Rewrite the listing below with every "category" changed to "group" and nothing else altered. Omit the pictures from your answer.
[Given entries Boundary: Start]
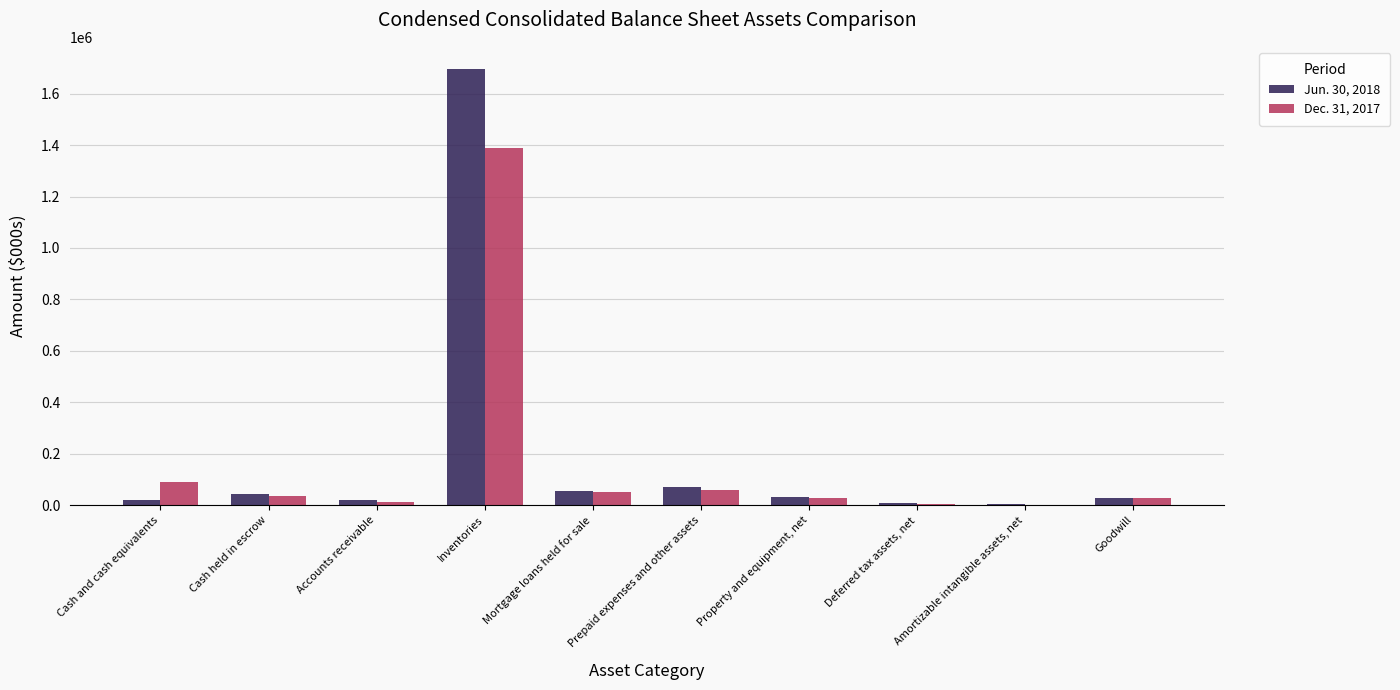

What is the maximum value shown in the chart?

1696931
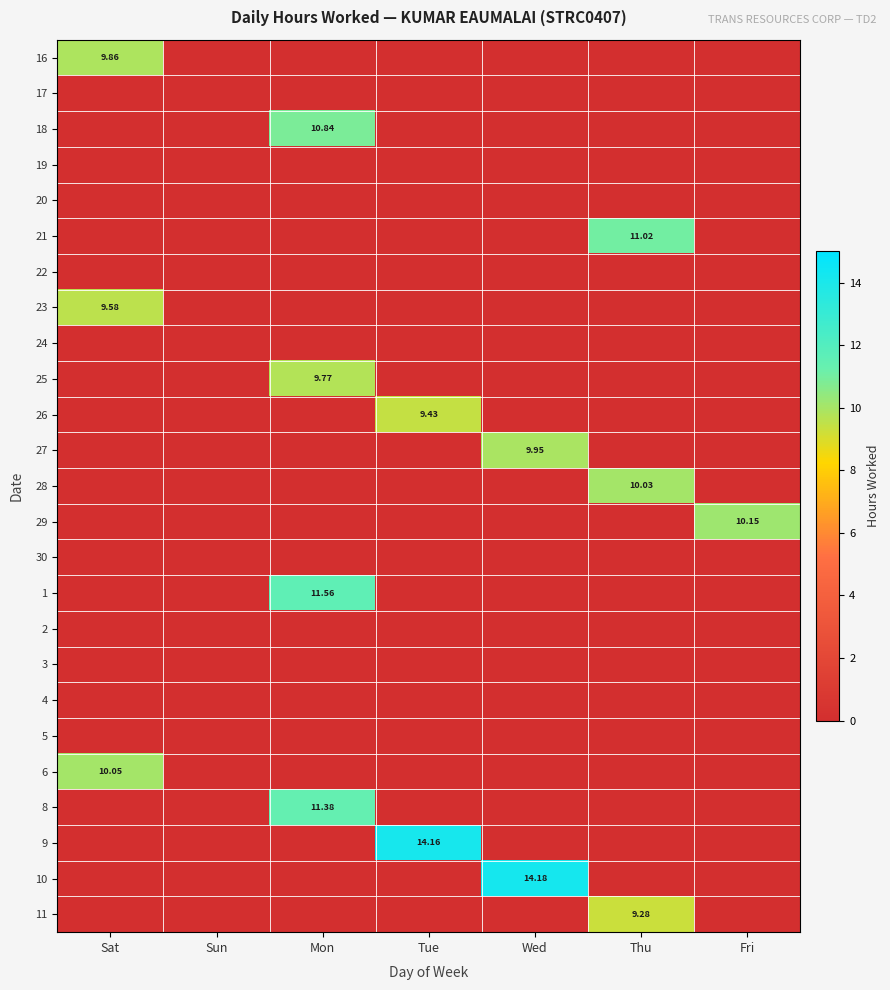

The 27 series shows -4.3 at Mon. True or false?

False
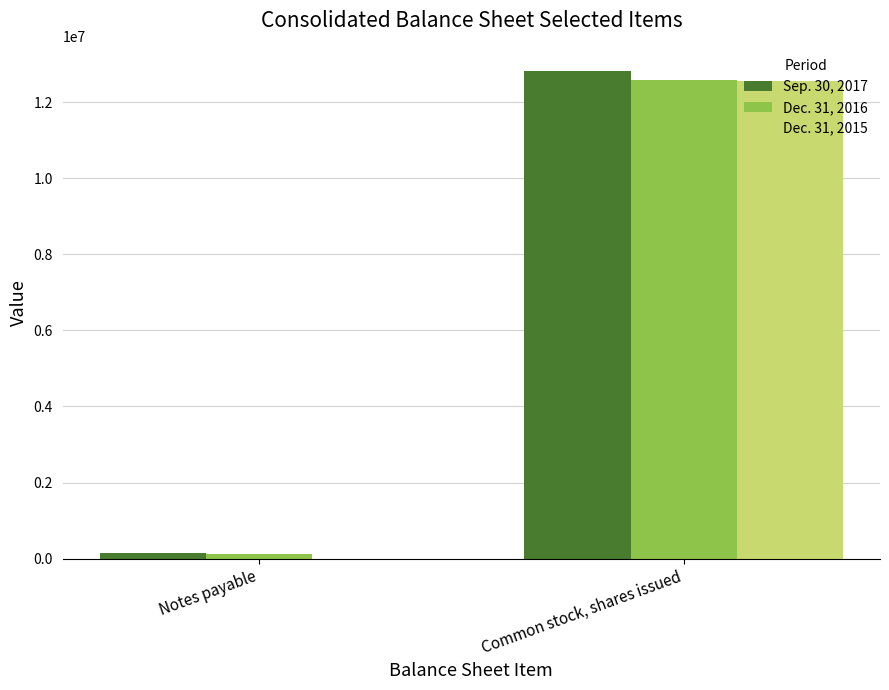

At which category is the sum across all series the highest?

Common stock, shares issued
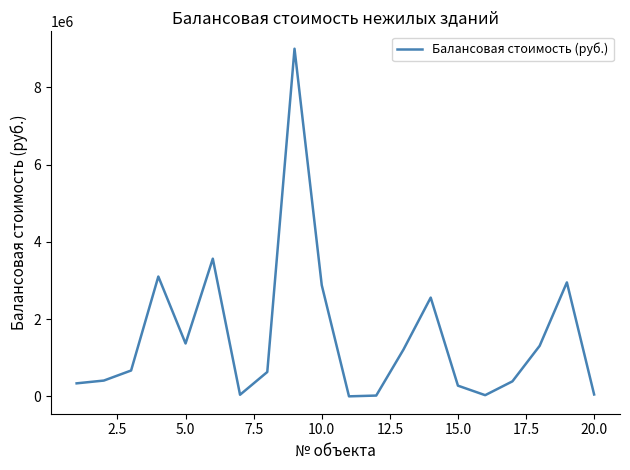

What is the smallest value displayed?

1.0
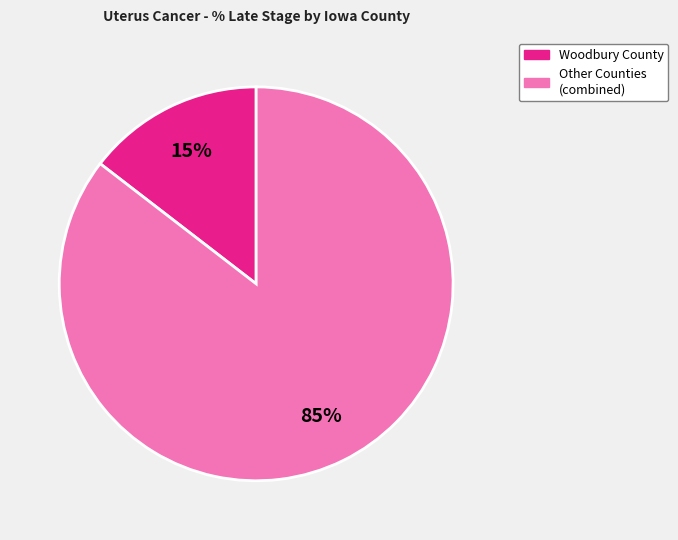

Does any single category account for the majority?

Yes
[Given entries Boundary: End]
The answer -
What is the maximum value shown in the chart?

1696931

The 27 series shows -4.3 at Mon. True or false?

False

At which group is the sum across all series the highest?

Common stock, shares issued

What is the smallest value displayed?

1.0

Does any single group account for the majority?

Yes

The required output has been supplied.